Pour vous faire connaître, mes filles, de quelle manière Notre Seigneur se conduit envers les âmes qui ont le bonheur d'être ses épouses, il me faudra maintenant parler de la sixième demeure. Vous y verrez que tout ce que nous pouvons faire ou souffrir pour son service, afin de nous disposer à recevoir des grâces d'un ordre si élevé, ne mérite pas d'être considéré. Et s'il m'a été ordonné d'écrire ceci, peut-être Notre Seigneur l'a-t-il voulu afin qu'à la vue d'une telle récompense, et de la miséricorde infinie d'un Dieu qui daigne ainsi se communiquer et se révéler à de vils vermisseaux, nous n'ayons plus souvenir de nos petites satisfactions de la terre, et que, fixant nos regards sur la grandeur de notre Époux, nous courions embrasées de son amour.
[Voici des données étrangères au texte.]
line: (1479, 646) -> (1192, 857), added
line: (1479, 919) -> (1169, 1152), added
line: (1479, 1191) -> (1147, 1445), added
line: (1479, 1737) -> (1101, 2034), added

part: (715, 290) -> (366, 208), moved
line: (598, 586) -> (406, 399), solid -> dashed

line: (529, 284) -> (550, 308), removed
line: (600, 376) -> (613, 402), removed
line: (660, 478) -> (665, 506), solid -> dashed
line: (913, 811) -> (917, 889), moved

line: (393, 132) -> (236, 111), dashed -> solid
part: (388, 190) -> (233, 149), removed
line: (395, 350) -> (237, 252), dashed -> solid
Je le prie de me faire la grâce de dire sur un sujet si difficile et si relevé quelque chose qui vous soit utile ; car s'il ne conduit lui-même ma plume, je vois que c'est impossible ; que si cela ne devait point tourner au profit de vos âmes, je le supplie de ne pas me laisser écrire un mot. Il sait bien que mon seul désir, autant que j'en puis juger, est que son nom soit glorifié, et que nous fassions de sincères efforts pour servir, d'une manière digne de lui, un Maître qui, des l'exil, paye avec une telle munificence. S'il nous récompense ici-bas de la sorte, quelle sera cette félicité du ciel qu'il versera dans l'âme, non plus par intervalles, mais pendant toute l'éternité, loin des travaux, des périls, et des tempêtes de cette vie. Ô mes filles, si ce n'était la crainte de l'offenser et de le perdre, nous devrions nous estimer heureuses de pouvoir vivre jusqu'à la fin du monde, afin de travailler pour un si grand Dieu qui veut être tout ensemble notre Roi et notre Époux. Implorons son assistance, afin qu'il nous rende dignes de faire quelque chose qui lui soit agréable, et qui ne soit point mêlé de ces nombreuses imperfections qui accompagnent toujours nos bonnes œuvres.